A possibilidade de uma mulher gerar gêmeos de pais diferentes pode parecer enredo de ficção, mas é um fenômeno biológico real e documentado. Conhecido como superfecundação heteroparental, o evento acontece quando dois óvulos, liberados no mesmo ciclo menstrual, são fecundados por espermatozoides de dois homens distintos. O resultado é uma gestação de gêmeos fraternos que compartilham a mãe, mas não o pai.

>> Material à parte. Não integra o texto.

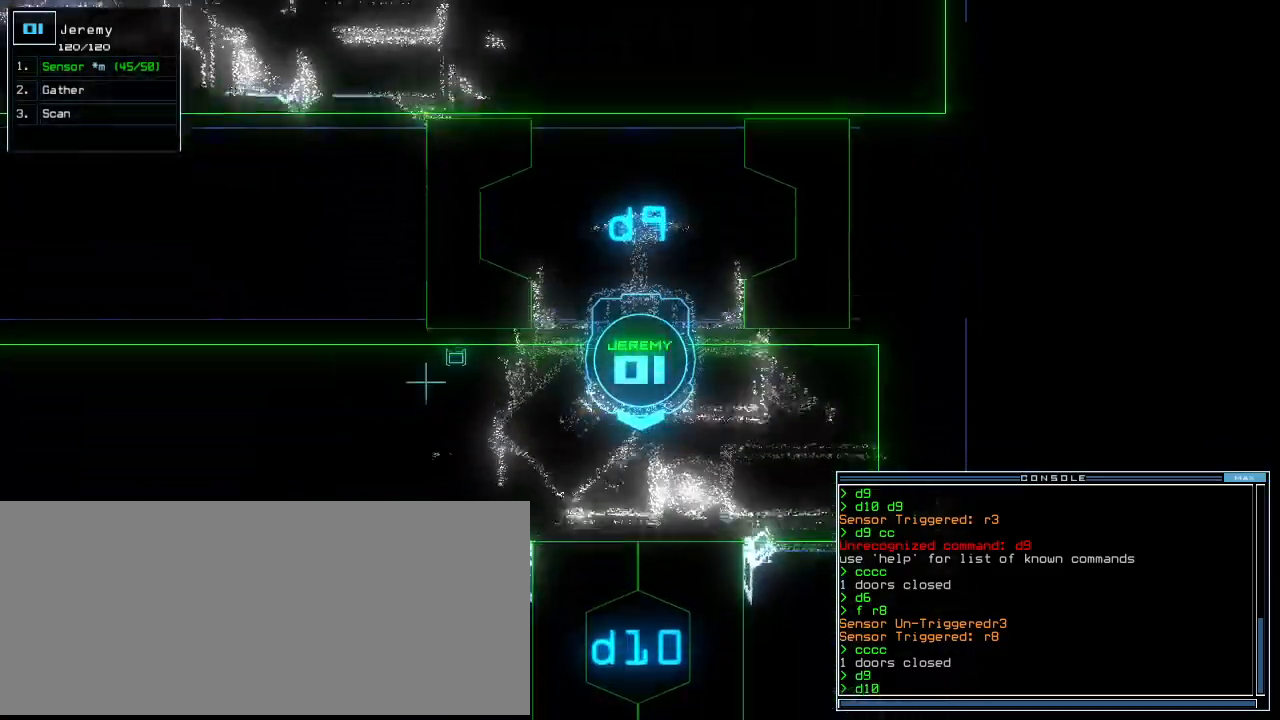
{"keys": ["c", "up"], "events": [[140, "return", "down"], [260, "return", "up"], [260, "s", "down"], [340, "s", "up"], [440, "c", "down"]]}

Para que essa condição extremamente rara ocorra, uma sequência de eventos improváveis precisa acontecer em um curto intervalo de tempo. O processo exige uma combinação precisa de fatores biológicos que, sozinhos, já são incomuns.
Como a superfecundação heteroparental acontece?
Tudo começa com uma dupla ovulação. Em um ciclo menstrual típico, a mulher libera apenas um óvulo. No caso da superfecundação, o organismo libera dois óvulos viáveis. Isso abre a primeira janela de oportunidade para uma dupla fecundação.
Em seguida, a mulher precisa ter relações sexuais com dois homens diferentes dentro desse período fértil. Os espermatozoides podem sobreviver no sistema reprodutor feminino por até cinco dias, o que amplia a janela para que os encontros ocorram. Assim, um óvulo pode ser fecundado em um dia e o segundo, dias depois, por outro parceiro.
O passo seguinte é a fecundação separada. O espermatozoide do primeiro homem fertiliza um dos óvulos, enquanto o material genético do segundo homem fertiliza o outro óvulo. A partir daí, dois embriões com cargas genéticas paternas diferentes começam a se desenvolver.
Por fim, os dois embriões precisam se implantar com sucesso no útero para que a gravidez gemelar siga adiante. Se todas essas etapas forem concluídas, a mulher dará à luz gêmeos que são, tecnicamente, meio-irmãos.
Um evento de extrema raridade
A superfecundação heteroparental é considerada um evento raríssimo em humanos. A baixa frequência se deve justamente à necessidade de todos esses fatores ocorrerem em sincronia. Estima-se que existam pouco mais de 20 casos documentados em todo o mundo, o que reforça a natureza excepcional do fenômeno. A maioria dos casos só é confirmada após o nascimento, geralmente por meio de um teste de paternidade solicitado por suspeitas levantadas a partir de características físicas distintas entre os bebês.
A confirmação definitiva vem apenas com o exame de DNA. O teste compara o material genético das crianças com o da mãe e dos supostos pais, revelando a paternidade distinta para cada um dos gêmeos.